----- Extracted text -----

Next morning, as we were packing, the blacks came up. Two of them spoke
very fair English, and we conversed with them outside the camp. They
hailed us as brothers and insisted on shaking hands. The principal
spokesman, who introduced himself as "Captain Billy," said that he and
his companions owned several canoes, and were fishermen in a big way of
business. They expressed a desire to barter fish and turtle for tobacco,
flour, trousers, shirts, tomahawks and "big-fellow money." At my request
they guided us to the beach by a native track. Billy accompanied us for
some distance along the shore, while his followers kept us in view from
the cliffs above. At the mouth of a creek, which I named after Captain
Billy, our guide left us. A little further on, the cliffs came down to
the water's edge, and we had to mount on the plateau. A large canoe with
five or six men, was now seen paddling rapidly towards us. At the same
moment we discovered two men concealed in the grass, with a supply of
spears beside them. We cautioned and dismissed them. Three or four more
were coming up behind us. Captain Billy came up presently and invited us
to wait for the men in the canoe, who were all, he asserted, "very good
men," and were likely to have fish to dispose of.

On our getting down again to the beach, Billy and his English-speaking
friend came panting up with some of the canoe's crew. They renewed the
offer to exchange fish for tobacco, and we repeated the injunction that
only two were to come, and to come unarmed. Billy protested his bona
fides in these words: "No gammon; Gammon no good!"

We continued travelling northward on the beach for about six miles, when
four or five blacks were seen coming up behind, with spears, and we
turned to meet them. They offered us one small fish. Before coming up
they dropped their spears, which we found.

-----

- Exercise prompt -
Carry on the account of the coastal journey and the meetings with Captain Billy's people, picking up right after its last sentence.

----- Data section -----

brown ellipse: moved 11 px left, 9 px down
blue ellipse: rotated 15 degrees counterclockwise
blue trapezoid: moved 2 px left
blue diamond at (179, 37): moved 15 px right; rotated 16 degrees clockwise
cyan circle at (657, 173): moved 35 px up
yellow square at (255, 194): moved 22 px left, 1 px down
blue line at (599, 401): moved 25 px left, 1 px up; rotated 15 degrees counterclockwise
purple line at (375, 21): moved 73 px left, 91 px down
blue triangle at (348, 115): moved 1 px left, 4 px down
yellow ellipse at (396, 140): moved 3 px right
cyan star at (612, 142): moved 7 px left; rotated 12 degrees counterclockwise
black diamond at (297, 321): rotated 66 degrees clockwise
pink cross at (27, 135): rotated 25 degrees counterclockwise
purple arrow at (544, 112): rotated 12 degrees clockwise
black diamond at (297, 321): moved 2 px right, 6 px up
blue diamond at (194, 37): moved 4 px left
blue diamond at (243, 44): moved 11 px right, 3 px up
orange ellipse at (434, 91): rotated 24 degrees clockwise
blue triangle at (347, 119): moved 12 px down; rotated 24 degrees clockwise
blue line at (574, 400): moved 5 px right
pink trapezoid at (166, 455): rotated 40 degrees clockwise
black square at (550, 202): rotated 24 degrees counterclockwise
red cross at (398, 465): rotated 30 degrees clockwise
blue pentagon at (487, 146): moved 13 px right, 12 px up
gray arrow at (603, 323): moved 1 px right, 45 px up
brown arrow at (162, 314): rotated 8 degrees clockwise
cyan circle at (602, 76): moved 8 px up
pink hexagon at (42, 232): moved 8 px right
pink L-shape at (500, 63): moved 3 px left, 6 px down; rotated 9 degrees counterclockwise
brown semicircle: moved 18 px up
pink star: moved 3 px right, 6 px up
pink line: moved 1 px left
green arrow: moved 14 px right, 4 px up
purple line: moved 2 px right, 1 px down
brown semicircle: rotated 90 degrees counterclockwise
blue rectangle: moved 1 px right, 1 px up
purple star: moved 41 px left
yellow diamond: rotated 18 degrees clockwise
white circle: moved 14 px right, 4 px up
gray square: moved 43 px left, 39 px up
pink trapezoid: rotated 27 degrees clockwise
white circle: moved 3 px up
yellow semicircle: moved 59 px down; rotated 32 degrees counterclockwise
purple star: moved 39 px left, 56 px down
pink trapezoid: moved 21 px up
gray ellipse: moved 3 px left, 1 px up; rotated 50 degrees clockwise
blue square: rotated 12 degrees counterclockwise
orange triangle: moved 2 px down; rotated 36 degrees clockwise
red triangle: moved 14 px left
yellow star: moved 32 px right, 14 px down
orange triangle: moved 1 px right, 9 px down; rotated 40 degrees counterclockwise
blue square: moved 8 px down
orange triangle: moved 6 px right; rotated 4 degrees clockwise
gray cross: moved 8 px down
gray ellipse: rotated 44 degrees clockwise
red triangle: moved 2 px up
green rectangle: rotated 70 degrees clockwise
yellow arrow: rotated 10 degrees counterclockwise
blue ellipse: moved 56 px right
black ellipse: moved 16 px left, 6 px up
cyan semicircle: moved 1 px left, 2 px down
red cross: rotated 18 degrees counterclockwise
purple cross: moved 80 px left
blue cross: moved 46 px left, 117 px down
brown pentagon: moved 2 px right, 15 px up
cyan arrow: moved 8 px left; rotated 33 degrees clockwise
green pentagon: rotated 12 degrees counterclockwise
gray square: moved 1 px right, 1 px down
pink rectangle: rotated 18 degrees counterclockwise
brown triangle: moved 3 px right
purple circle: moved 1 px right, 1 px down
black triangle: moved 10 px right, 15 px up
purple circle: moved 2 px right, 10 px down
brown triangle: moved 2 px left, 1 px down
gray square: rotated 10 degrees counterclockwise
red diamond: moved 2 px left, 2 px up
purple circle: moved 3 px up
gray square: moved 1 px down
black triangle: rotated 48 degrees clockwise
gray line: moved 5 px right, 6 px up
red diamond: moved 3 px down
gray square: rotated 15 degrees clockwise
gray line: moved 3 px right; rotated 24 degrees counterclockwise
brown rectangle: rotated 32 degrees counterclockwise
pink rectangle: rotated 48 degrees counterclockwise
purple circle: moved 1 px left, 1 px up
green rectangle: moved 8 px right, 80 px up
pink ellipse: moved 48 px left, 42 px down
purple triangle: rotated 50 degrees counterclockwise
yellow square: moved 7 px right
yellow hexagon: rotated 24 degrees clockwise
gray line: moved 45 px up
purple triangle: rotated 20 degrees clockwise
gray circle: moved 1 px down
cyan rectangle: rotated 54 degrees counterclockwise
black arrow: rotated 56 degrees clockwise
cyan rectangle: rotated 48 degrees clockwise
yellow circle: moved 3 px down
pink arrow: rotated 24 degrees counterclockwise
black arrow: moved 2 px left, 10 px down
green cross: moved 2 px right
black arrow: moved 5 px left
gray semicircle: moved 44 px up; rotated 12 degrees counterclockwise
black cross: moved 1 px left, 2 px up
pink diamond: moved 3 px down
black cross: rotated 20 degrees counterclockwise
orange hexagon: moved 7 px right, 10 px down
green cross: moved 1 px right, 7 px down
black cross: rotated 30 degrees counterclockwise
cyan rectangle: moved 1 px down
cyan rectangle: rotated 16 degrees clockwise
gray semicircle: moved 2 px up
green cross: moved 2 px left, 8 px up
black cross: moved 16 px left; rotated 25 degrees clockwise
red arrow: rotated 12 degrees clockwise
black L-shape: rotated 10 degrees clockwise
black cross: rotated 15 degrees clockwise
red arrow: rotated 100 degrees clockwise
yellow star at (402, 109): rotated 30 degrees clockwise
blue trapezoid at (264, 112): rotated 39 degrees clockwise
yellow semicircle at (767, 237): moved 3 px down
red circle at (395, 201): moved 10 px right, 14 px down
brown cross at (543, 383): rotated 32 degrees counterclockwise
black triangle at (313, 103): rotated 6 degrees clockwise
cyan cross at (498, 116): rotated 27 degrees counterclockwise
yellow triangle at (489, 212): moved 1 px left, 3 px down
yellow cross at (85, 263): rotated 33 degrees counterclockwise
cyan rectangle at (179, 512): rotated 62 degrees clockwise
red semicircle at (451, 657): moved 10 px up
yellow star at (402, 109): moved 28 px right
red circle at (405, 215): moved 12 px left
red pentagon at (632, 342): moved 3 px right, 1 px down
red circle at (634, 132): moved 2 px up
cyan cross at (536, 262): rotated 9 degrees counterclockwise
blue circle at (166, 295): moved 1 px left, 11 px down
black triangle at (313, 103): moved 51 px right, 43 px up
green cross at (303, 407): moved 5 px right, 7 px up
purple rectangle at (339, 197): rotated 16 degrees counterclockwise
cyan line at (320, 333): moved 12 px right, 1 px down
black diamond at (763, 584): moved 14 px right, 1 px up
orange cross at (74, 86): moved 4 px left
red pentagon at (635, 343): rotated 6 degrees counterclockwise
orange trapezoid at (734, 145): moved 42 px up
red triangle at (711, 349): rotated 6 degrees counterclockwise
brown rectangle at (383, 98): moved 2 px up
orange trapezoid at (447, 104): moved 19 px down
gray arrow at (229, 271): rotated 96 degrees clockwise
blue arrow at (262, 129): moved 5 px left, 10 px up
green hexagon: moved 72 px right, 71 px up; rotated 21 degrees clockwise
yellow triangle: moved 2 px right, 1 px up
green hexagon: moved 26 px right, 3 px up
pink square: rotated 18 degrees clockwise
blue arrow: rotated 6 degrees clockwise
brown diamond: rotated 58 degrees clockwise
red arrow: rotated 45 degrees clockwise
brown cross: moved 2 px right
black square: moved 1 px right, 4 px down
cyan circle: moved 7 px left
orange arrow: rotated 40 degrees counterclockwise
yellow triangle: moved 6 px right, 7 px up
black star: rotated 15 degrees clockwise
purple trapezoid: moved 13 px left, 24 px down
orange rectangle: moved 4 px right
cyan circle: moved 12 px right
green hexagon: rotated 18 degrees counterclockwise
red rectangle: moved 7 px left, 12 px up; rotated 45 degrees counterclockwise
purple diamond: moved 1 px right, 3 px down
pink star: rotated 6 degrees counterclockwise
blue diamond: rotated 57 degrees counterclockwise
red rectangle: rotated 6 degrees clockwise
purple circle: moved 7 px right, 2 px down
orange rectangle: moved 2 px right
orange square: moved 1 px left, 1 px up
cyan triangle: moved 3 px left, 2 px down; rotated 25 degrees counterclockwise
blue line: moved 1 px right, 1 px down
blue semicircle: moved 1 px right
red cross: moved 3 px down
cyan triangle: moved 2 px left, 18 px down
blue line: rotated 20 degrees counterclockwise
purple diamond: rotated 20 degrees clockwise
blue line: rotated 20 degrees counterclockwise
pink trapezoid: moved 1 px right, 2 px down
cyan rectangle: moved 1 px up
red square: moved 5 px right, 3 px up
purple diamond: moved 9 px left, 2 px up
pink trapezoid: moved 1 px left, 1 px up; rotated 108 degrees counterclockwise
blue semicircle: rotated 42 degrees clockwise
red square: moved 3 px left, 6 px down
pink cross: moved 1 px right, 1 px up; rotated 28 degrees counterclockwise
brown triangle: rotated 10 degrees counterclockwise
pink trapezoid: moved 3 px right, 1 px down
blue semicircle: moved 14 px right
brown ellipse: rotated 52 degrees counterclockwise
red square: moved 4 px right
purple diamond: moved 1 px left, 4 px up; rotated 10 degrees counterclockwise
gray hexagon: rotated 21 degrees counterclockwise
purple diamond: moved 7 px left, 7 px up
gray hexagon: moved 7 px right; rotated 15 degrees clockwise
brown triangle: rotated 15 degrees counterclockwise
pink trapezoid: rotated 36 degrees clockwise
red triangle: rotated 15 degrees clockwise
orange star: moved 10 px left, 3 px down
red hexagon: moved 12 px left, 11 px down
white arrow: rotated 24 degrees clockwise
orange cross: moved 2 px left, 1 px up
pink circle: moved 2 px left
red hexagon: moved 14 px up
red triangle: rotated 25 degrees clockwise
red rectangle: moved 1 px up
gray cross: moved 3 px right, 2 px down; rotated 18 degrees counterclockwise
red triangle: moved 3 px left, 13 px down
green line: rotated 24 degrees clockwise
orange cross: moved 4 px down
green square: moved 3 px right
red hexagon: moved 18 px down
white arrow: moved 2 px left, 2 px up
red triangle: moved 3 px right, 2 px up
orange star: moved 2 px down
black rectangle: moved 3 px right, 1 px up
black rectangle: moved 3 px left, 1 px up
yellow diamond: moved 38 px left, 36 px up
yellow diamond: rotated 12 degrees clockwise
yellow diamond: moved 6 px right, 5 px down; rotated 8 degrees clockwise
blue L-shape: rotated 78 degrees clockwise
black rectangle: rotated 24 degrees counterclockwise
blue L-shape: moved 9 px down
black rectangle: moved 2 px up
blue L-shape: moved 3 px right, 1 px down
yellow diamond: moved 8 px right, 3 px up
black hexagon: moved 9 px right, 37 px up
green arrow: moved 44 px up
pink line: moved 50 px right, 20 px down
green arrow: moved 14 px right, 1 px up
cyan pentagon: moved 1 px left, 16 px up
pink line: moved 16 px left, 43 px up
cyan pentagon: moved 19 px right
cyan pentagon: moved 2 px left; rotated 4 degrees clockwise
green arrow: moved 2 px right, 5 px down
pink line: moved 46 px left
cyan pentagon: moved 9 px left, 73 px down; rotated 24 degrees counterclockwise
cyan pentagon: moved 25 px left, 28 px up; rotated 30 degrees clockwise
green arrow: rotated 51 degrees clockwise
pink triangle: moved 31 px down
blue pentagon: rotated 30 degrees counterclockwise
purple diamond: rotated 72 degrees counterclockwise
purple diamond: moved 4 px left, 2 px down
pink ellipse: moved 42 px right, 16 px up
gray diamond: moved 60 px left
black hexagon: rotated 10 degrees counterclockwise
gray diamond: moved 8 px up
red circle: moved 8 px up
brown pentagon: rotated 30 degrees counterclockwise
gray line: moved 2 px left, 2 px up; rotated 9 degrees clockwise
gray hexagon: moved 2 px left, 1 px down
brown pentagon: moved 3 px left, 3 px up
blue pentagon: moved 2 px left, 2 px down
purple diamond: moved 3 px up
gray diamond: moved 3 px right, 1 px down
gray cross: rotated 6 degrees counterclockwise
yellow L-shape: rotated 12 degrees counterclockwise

-----

- Task response -
Reluctant as I was to recommence the petty warfare I could no longer be
blind to the fact that the intention of the blacks was to surprise and
surround us and make an end of us. We were being stalked and hunted down
by relentless foes, who were all the more to be taken seriously because
their leader was by no means an unsophisticated savage, but, on the
contrary, was familiar with white men, and knew the conditions under
which they were vulnerable. Pointing out the spears which they had
concealed I ordered the new comers to fall back, and warned them that we
should fire on them next time they approached.

In two miles we rounded Hunter Point and crossed a boggy creek. The
blacks, numbering about 15, who had probably expected us to be thrown
into confusion by the bog, were now seen coming up behind, armed with
spears, and with undisguised hostility. We got as close to them as we
could (about 150 yards) and fired. Unfortunately we missed, and the
blacks disappeared.

It was now time to camp and I chose a strategic position on the north
side of the creek, where we had an open beach on three sides of us, and
were separated on the fourth by a lagoon from, a dense scrub.

The night was fine and starry. In view of our relations with our
neighbours, a watch of two and a half hours per man was set, the man on
watch to keep the horses together, and look after the safety of the camp.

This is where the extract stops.